Store previously generated responses to expedite retrieval for similar queries. Caching is the process in which certain data is stored in cache memory for faster retrieval. LLM caching is slightly different from regular caching. The LLM responses to queries are stored in a semantic cache. Next time a similar query is asked, the response from the cache is retrieved instead of sending the query through the complete RAG pipeline. This approach improves the performance of the system by reducing the time it takes to respond, the cost of LLM inferencing, and the load on the LLM service.

guardrails

Ensure compliance with policy, regulation, and social responsibility. For several use cases, in practice, there will be a set of boundaries within which the output needs to be generated. Guardrails are a predefined set of rules added in the system to comply with policies, regulations, and ethical guidelines.

security

Protect LLMs against breaches such as prompt injection, data poisoning, and so on. LLMs and LLM-based applications have witnessed new threats, such as prompt injections, data poisoning, sensitive information disclosure, and others. With evolving threats, the security infrastructure also needs to evolve to address concerns around security and data privacy of RAG systems.

RAGOps Stack

RAG, and LLM-based apps in general, are being powered by an evolving operations stack. Various providers offer infrastructure components such as data storage platforms, model hosting services, and application orchestration frameworks.

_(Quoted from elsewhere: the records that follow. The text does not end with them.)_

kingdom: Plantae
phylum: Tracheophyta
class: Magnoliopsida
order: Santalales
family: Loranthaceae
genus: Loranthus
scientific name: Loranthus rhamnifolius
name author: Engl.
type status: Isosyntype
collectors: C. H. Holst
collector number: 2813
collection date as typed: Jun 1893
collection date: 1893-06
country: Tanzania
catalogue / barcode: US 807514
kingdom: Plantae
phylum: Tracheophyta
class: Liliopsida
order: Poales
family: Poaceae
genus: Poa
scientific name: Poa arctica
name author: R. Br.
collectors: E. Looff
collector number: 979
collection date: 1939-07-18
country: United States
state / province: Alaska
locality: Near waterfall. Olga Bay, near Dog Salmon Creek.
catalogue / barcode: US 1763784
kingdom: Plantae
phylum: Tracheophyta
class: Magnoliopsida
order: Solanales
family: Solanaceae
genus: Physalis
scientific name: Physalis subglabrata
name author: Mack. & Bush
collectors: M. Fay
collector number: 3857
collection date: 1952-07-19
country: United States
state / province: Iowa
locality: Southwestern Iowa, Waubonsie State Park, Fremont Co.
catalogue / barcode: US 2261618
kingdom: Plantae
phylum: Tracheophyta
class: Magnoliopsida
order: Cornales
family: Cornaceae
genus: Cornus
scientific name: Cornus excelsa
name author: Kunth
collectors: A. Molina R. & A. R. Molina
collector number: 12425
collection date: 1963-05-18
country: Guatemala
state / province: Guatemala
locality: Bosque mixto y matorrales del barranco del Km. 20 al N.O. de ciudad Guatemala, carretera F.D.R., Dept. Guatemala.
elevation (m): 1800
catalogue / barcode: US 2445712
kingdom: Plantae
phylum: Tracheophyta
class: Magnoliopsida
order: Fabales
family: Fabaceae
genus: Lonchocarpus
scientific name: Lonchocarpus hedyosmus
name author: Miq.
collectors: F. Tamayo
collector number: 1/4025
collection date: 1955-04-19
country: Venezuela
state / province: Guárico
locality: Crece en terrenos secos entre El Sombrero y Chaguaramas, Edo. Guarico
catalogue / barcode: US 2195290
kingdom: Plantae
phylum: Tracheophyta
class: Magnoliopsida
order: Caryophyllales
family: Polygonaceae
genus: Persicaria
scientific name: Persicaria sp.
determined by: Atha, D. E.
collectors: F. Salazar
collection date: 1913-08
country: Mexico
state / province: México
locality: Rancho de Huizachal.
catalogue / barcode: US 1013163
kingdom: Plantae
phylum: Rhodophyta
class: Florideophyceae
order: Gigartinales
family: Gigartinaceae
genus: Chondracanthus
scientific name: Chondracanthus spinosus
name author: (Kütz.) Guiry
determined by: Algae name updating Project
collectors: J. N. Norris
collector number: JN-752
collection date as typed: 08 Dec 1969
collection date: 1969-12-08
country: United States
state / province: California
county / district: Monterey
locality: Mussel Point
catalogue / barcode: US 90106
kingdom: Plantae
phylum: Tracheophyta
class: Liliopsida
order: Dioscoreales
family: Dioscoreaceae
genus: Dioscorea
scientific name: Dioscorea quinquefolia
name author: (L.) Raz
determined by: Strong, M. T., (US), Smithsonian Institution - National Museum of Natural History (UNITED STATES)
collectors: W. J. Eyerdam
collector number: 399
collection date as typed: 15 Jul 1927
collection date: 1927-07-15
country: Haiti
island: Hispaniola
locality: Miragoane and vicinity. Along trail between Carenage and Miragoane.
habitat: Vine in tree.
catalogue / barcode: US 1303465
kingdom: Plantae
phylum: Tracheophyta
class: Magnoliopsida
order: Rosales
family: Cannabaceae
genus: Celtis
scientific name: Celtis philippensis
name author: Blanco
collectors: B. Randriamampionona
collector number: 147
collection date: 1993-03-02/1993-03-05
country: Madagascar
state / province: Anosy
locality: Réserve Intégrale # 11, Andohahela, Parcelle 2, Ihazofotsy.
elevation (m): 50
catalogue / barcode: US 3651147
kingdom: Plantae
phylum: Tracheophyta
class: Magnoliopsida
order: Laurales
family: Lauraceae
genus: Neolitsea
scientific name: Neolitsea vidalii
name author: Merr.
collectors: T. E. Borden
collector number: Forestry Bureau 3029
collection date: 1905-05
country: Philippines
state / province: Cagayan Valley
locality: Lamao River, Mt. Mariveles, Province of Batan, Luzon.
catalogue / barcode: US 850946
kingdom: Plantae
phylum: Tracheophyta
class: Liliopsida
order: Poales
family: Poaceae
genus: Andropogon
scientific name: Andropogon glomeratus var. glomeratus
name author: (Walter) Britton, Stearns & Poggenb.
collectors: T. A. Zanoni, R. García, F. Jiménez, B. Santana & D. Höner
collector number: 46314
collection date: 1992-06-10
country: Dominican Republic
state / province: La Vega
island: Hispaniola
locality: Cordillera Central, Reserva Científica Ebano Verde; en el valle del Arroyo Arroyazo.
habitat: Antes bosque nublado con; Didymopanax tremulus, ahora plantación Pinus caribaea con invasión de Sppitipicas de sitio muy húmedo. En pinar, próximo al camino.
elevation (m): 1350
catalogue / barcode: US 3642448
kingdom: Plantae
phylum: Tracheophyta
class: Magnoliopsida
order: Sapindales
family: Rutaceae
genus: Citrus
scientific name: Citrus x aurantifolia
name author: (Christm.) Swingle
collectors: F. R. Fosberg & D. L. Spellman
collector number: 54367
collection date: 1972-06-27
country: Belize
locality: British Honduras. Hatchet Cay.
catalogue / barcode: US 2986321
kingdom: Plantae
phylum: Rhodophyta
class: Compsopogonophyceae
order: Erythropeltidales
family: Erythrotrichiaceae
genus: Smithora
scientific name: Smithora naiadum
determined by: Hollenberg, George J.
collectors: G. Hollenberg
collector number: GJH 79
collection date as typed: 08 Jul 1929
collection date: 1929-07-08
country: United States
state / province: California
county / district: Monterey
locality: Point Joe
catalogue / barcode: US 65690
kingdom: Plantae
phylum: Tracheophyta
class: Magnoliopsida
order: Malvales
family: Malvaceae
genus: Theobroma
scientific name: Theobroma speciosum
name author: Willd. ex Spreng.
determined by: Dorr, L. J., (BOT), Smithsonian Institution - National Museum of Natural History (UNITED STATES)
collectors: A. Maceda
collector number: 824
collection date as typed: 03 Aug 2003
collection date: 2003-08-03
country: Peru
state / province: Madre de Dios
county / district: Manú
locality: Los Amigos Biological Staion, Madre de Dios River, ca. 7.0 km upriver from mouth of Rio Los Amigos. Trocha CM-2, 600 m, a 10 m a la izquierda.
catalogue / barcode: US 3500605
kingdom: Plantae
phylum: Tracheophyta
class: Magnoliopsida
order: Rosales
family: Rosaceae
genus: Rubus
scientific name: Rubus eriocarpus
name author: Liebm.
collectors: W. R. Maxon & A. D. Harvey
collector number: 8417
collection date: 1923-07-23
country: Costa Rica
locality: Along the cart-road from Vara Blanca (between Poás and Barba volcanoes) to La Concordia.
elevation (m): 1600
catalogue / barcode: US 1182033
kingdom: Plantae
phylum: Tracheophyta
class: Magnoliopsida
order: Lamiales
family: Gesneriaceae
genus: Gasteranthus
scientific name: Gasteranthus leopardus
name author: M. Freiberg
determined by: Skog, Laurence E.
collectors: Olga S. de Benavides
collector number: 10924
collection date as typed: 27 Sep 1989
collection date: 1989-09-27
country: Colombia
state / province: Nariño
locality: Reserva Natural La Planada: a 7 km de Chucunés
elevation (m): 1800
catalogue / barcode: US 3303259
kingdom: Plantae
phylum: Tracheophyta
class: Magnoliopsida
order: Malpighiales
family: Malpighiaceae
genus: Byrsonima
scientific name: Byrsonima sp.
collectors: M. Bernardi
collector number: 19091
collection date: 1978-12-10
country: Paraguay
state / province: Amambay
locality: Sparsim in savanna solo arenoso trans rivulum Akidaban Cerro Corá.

The infrastructure can be understood in several layers:

  1. Data layer—Tools and platforms used to process and store data in the form of embeddings
  2. Model layer—Providers of proprietary or open source LLMs
  3. Prompt layer—Tools offering maintenance and evaluation of prompts
  4. Evaluation layer—Tools and frameworks providing evaluation metrics for RAG
  5. App orchestration—Frameworks that facilitate invocation of different components of the system
  6. Deployment layer—Cloud providers and platforms for deploying RAG apps
  7. Application layer—Hosting services for RAG apps
  8. Monitoring layer—Platforms offering continuous monitoring of RAG apps

Summary

  • A RAG-enabled system consists of two main pipelines: the indexing and the generation pipeline.
  • The indexing pipeline is responsible for creating and maintaining the knowledge base, which involves data loading, text splitting, data conversion (embeddings), and data storage in a vector database.
  • The generation pipeline manages real-time interactions by retrieving information, augmenting queries, and generating responses using an LLM.
  • Evaluation and monitoring are crucial components for the assessment of system performance, covering the relevance between the retrieved information and query, the final response and retrieved information, and the final response and the original query.
  • The service infrastructure for RAG systems includes layers for data, models, prompts, evaluation, app orchestration, deployment, application hosting, and monitoring.
  • Additional components such as caching, guardrails, and security measures are often employed to improve performance, ensure compliance, and address potential threats.